Homeowners struggling to sell their homes in a short sale are getting some relief, thanks to the federal government’s Home Affordable Foreclosure Alternatives (HAFA) program.
Up to now, many short sales — in which the lender accepts a sale of the property for less than the full amount owed — have taken months to complete. Sometimes, the complex and lengthy process has failed, resulting in foreclosure.
HAFA establishes streamlined short-sale rules and provides incentives for borrowers and lenders to work together to avoid foreclosure. The rules — in effect between April 5, 2010, and Dec. 31, 2012 — also are intended to speed up the short-sale process.
Before HAFA, homeowners often listed their home for sale without an idea of what the lender would accept.
Under HAFA, borrowers receive pre-approved short-sale terms from the lender before putting the home on the market.
The HAFA guidelines apply to lenders that voluntarily participate in the Home Affordable Modification Program (HAMP). The Department of Housing and Urban Development says more than 100 servicers have signed up to participate in HAMP, covering more than 89% of mortgage debt outstanding in the country.
To be eligible for HAFA, homeowners must first apply for a loan modification through HAMP. Owners who do not qualify for a loan modification or miss payments during the initial loan-modification period qualify for HAFA.
Other HAFA requirements include:
• Property is principal residence.
• Mortgage originated before Jan. 1, 2009.
• Mortgage is owned or guaranteed by Fannie Mae or Freddie Mac.
• Borrower is delinquent or default is foreseeable.
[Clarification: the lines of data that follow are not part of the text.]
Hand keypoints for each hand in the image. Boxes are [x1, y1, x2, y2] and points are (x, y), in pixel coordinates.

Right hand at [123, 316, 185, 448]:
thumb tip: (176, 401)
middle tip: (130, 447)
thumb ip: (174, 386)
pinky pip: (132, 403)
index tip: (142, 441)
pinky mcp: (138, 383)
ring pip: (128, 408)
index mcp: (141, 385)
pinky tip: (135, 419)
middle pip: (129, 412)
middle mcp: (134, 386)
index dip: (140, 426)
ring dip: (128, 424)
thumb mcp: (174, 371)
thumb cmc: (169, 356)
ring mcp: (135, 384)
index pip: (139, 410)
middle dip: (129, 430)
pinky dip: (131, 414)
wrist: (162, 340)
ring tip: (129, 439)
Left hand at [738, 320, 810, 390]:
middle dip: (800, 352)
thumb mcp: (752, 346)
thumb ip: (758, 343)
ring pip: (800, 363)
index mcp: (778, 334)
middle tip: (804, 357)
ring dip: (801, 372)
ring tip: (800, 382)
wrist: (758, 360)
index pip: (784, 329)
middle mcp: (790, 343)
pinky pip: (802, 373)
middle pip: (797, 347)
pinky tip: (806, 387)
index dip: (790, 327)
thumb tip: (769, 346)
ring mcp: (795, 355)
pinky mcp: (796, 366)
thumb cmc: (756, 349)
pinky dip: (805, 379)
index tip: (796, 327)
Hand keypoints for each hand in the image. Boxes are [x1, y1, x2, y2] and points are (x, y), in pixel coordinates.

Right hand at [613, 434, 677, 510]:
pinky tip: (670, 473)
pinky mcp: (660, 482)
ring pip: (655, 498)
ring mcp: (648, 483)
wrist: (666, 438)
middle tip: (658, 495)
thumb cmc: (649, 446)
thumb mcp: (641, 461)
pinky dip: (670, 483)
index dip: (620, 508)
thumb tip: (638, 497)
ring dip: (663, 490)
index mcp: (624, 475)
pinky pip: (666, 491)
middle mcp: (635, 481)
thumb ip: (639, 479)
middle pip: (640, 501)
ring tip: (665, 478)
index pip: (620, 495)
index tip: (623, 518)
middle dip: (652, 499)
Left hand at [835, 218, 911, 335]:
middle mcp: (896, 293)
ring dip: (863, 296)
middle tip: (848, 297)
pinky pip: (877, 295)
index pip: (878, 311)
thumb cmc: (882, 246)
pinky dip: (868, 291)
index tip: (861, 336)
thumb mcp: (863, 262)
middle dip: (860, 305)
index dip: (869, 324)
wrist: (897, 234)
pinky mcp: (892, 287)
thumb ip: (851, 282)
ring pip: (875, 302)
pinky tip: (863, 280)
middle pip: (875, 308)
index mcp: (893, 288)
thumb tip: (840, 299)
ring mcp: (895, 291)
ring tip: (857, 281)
• Homeowner demonstrates hardship.
• Borrower’s total monthly housing payment exceeds 31% of gross income.
• Unpaid principal does not exceed $729,750.
According to HAFA rules, lenders now must offer a short sale in writing to the borrower within 30 days if the borrower does not qualify for or complete a loan modification. Borrowers then must respond within 14 days to the lender’s short-sale agreement.
When a purchase offer is made, borrowers must submit the sales contract to the lender within three days, along with the buyers’ mortgage pre-approval and the status of negotiations with other lien holders on the seller’s property.
Finally, lenders must approve or deny the contract within 10 days.
HAFA rules also state that lenders must release borrowers from the obligation to repay the difference between the sales price and the loan amount. No deficiency judgments are allowed for a first or second loan.